TASKS TO CARRY OUT:
1 > According to the OpenGL notes, which stage of the pipeline works out which pixels lie inside a primitive?
2 > Extend the OpenGL notes on the rendering pipeline, picking up right after their final sentence.

EXERCISE PASSAGE:
=== Section Start ===

GraphicsNotes 2013 -- Section 11: What's Wrong with OpenGL 1.0?

Section 11: What's Wrong with OpenGL 1.0?

We have finished our short look at OpenGL 1.0. We will return to OpenGL later in the course to work with a more modern version. But before we put aside the original version, we should ask what was wrong with it? What were some of the shortcomings of OpenGL 1.0, and how have they been addressed? To answer that, you need to know a little more about how OpenGL works.

Graphics Cards, the Rendering Pipeline, and All That

OpenGL was designed as a client/server technology. That is, there are two parts to an OpenGL application, the client and the server. The server is the part that actually performs graphics computations and creates the image data that will be displayed. The client is the part of the application that decides what to draw, and sends commands and data to the server to get the drawing done.

The client and the server part of an OpenGL application can actually run on two different computers, communicating over a network. More commonly, the client application runs on a computer's CPU and the OpenGL server runs on dedicated graphics hardware in the same computer as the CPU. The graphics hardware might be on a card that plugs into the motherboard, or on a chip soldered into the motherboard, or even part of the same chip that contains the CPU. In any case the graphics hardware is often referred to as a GPU or Graphics Processing Unit.

A modern GPU can compute graphical images with remarkable speed, but it's still a program running on the CPU that decides what to draw. This means that the CPU and the GPU—the client and the server—have to communicate, and that communication is generally done across a relatively slow communications channel. Some design considerations in the evolution of OpenGL have been driven by a desire to cut back on the amount of communication that is needed. We'll look at some examples of this below.

You also need to know that OpenGL uses a rendering pipeline. This means that the data that is used to produce an image goes through a series of processing stages. Here is an extremely simplified version of the pipeline:

In this illustration, the data entering the pipeline on the left consists of coordinates and other attributes for all the vertices in a primitive. Attributes include things like normal vectors, color, material, and texture coordinates. (And a primitive, remember, is something specified by one of the constants GL_TRIANGLES, GL_LINE_LOOP, etc.) The per-vertex operations involve things like transforming the vertex coordinates into the clip coordinate system, computing a color for the vertex based on the lighting equation, and applying a texture transform to the texture coordinates. This data is passed on to the next stage in the pipeline. Note that at this point all we have is a set of data associated with each of the vertices of a primitive.

The next stage is shown as "Clipping, Rasterization, Interpolation," although this could really be considered to be several stages. Clipping is where any part of the primitive that lies outside the view volume is discarded. After that, the primitive has to be converted into a set of pixel colors. The GPU has to figure out which pixels lie inside the primitive; this is rasterization. It also has to take the data that it has for vertices and interpolate them to get data for each pixel. This applies, for example, to the final colors that were computed for the vertices and to the texture coordinates that were specified for each vertex. The GPU has these values for the vertices, but to continue processing, it needs a value for each pixel.

=== Section End ===

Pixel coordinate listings
=== Section Start ===

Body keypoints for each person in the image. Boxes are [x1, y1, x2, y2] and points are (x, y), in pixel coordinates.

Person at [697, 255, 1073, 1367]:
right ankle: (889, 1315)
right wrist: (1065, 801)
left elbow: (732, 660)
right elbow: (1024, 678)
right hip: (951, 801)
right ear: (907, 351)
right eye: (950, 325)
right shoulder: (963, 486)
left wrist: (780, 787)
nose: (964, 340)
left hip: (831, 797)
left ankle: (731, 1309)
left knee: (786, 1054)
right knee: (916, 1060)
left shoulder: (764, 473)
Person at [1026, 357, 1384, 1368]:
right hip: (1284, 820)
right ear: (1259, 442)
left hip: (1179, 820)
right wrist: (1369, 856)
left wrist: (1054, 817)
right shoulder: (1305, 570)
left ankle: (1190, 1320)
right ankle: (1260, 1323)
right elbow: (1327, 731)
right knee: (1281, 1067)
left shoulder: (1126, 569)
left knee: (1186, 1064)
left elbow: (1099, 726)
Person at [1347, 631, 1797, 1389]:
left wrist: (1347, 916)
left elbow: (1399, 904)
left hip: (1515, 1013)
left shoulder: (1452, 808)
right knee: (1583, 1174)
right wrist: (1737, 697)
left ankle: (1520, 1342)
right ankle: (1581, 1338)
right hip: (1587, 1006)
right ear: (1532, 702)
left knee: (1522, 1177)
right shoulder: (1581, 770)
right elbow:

=== Section End ===

YOUR RESPONSES:
1 > Rasterization.

2 >
All this data is input to the next stage, "Per fragment processing." A fragment is OpenGL's term for a pixel at this stage of the processing. The job of this part of the pipeline is to produce a color value for the fragment. For example, this might involve combining the color value interpolated from the vertices with another color value computed from a texture. The fragment that is output from this stage of the processing is destined for one pixel in the image, but the fragment color doesn't necessarily become the final color of that pixel. There is further processing to decide what to do with the color. For example, if the depth test is enabled, and the fragment doesn't pass the test, then the color will simply be discarded. Or if the fragment color has an alpha component less than 1.0, and if transparency is enabled, then the fragment color will be blended with the pixel color rather than replacing it.

In any case, after all the data for the primitive has gone through the rendering pipeline, the end result is that the primitive has been "rendered" into the image.

Modern GPUs are extremely fast. One of the reasons for their speed is that much of the computation in the rendering pipeline can be done in parallel. In particular, the computations done for one vertex are independent of the computations done for other vertices, so all of the per-vertex processing could be done in parallel. Similarly, the computations for different fragments are independent, so per-fragment processing can also be done in parallel. GPUs are multiprocessors that can do these operations in parallel, with up to hundreds of processors in high-end hardware. There is also a lot of parallelization of texture processing, which is a major component of rendering computations.

Less Communication

One of the problems with using glBegin/glEnd to construct primitives in OpenGL is the large amount of commands and data that have to be sent from the CPU to the GPU. Think about drawing a sphere—or better yet, 1331 spheres. Here is a picture showing 1331 differently colored spheres arranged into an 11-by-11-by-11 cube:

This is a screenshot from the sample program ColorCubeOfSpheres.java (or the C version, color-cube-of-spheres.c). The program draws the same set of spheres using five different techniques, and it reports the time it takes to render the image in each case. I will discuss each technique conceptually, without telling you how to implement it. For that, you will have to look at the program or do some research into OpenGL on your own.

The first technique for drawing the spheres is to use a subroutine that can draw one sphere, using glBegin/glEnd, and to call that subroutine 1331 times. Each sphere is drawn using 32 "slices" and 16 "stacks" and requires the generation of 1056 vertices along with a normal vector for each vertex. (The same vertex can be generated several times, since it occurs in several primitives.) For all 1331 spheres, this gives a total of 1056*2*1331, or 2,811,072 calls just to the routines glVertex3f() and glNormal3f(). This would probably be a completely unreasonable number if each call to an OpenGL routine sent a separate message from the CPU to the GPU and waited for the command to be carried out on the GPU before returning. In fact, a call to a routine such as glVertex3f returns immediately without waiting for the command to be sent to the GPU and executed. The commands can be streamed quickly to the GPU or sent in large batches in parallel with the execution of the program on the CPU. However, this means that when all the code for drawing an image has been executed on the CPU, it might be some time later until the GPU has actually received and carried out all the commands!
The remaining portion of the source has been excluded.